Method: We propose NTK-CL—a unified framework that eliminates task-specific parameter storage and instead enables task-aware representation via adaptive feature generation. It introduces two novel components: (i) an NTK-guided exponential moving average mechanism for inter-task knowledge consolidation, and (ii) a task orthogonality constraint to suppress intra-task generalization drift.

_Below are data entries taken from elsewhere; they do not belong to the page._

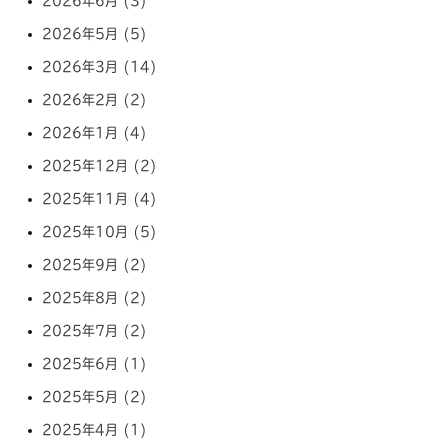
2026年6月 (3)
2026年5月 (5)
2026年3月 (14)
2026年2月 (2)
2026年1月 (4)
2025年12月 (2)
2025年11月 (4)
2025年10月 (5)
2025年9月 (2)
2025年8月 (2)
2025年7月 (2)
2025年6月 (1)
2025年5月 (2)
2025年4月 (1)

Contribution/Results: Evaluated on standard PEFT-CL benchmarks, NTK-CL achieves state-of-the-art performance. Theoretical analysis and empirical results demonstrate a ~67% reduction in generalization gap and a threefold increase in effective feature representation dimensionality, substantially mitigating catastrophic forgetting.
📝 Abstract
Parameter-efficient fine-tuning for continual learning (PEFT-CL) has shown promise in adapting pre-trained models to sequential tasks while mitigating catastrophic forgetting problem. However, understanding the mechanisms that dictate continual performance in this paradigm remains elusive. To unravel this mystery, we undertake a rigorous analysis of PEFT-CL dynamics to derive relevant metrics for continual scenarios using Neural Tangent Kernel (NTK) theory. With the aid of NTK as a mathematical analysis tool, we recast the challenge of test-time forgetting into the quantifiable generalization gaps during training, identifying three key factors that influence these gaps and the performance of PEFT-CL: training sample size, task-level feature orthogonality, and regularization. To address these challenges, we introduce NTK-CL, a novel framework that eliminates task-specific parameter storage while adaptively generating task-relevant features. Aligning with theoretical guidance, NTK-CL triples the feature representation of each sample, theoretically and empirically reducing the magnitude of both task-interplay and task-specific generalization gaps. Grounded in NTK analysis, our framework imposes an adaptive exponential moving average mechanism and constraints on task-level feature orthogonality, maintaining intra-task NTK forms while attenuating inter-task NTK forms. Ultimately, by fine-tuning optimizable parameters with appropriate regularization, NTK-CL achieves state-of-the-art performance on established PEFT-CL benchmarks. This work provides a theoretical foundation for understanding and improving PEFT-CL models, offering insights into the interplay between feature representation, task orthogonality, and generalization, contributing to the development of more efficient continual learning systems.